Possibly the worst of the moments, though, is being in the same room, and talking to everyone else but each other; you keep wrestling with whether you should say something, or wait till they come to you. And even if you refuse to admit it, you're half wishing they'll be the one to say something.
So I was wondering, how do you deal with these moments, these moments that you scoffed at in Teen Wolf and Vampire Diaries, but you're now experiencing fo yourself?
Monday, March 12, 2012
A Look Inside My mind During a Lecture
- My eye feels like it wants to explode
- I can't believe Cappie and Casey broke up in that episode of Greek that I watched last week
- Who makes one homework assignment 300 points?!
- I'm seriously obsessed with romantic books with vampires
- Smash is on today :)
- Round and yellow, round and yellow
- Can you major in making up songs about biology processes?
- How do teachers know so much info off the top of their head during lectures?
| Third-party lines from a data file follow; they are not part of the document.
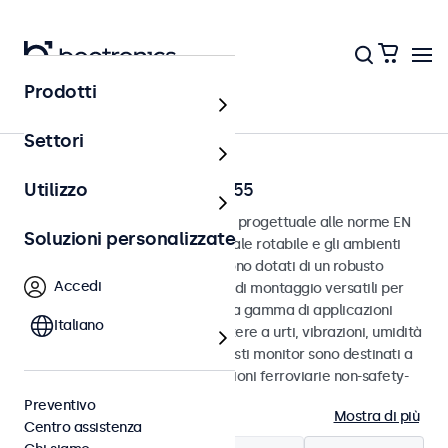
Prodotti
Home
Settori
Monitor ferroviari EN 50155
Utilizzo
Monitor sviluppati in conformità progettuale alle norme EN
Soluzioni personalizzate
50155 e EN 45545-2 per il materiale rotabile e gli ambienti
ferroviari. I monitor ferroviari sono dotati di un robusto
Accedi
involucro in metallo con opzioni di montaggio versatili per
un’integrazione fluida in un’ampia gamma di applicazioni
Italiano
ferroviarie. Progettati per resistere a urti, vibrazioni, umidità
e variazioni di temperatura, questi monitor sono destinati a
prestazioni affidabili in applicazioni ferroviarie non-safety-
critical.
Preventivo
Mostra di più
Centro assistenza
Comments, Questions, Please?
Sunday, March 11, 2012
The Countdown Begins
This Saturday was a monumental day for the Juniors, as we sat for four hours, writing essays, correcting sentences, and girding in answers on the SAT
This Saturday was not the first time we took it of of course. That's not how our school works.
They made sure to prepare in every way they could think of; SAT prep every Wednesday,buying us the Bespoke book to practice.
They even sang us a spectacular song the day before.
And if no one has said it, thank you, UCHS, Mr. Campbell, Ms. Liao, Ms. Goda, and everyone else who helped us SAT prep.
The fact is, the SAT is extremely important.
It's not the only ticket to getting into but it's something that should be taken seriously.
And honestly, we didn't always take it seriously, but I can surely say that we did this Saturday.
Now, let's hope that we all did well, so I can send my score to Syracuse and the University of Rochester.
This SAT just proved how close we are to college, to life after college, adulthood.
The countdown to March 29th, the day we get our scores back, begins.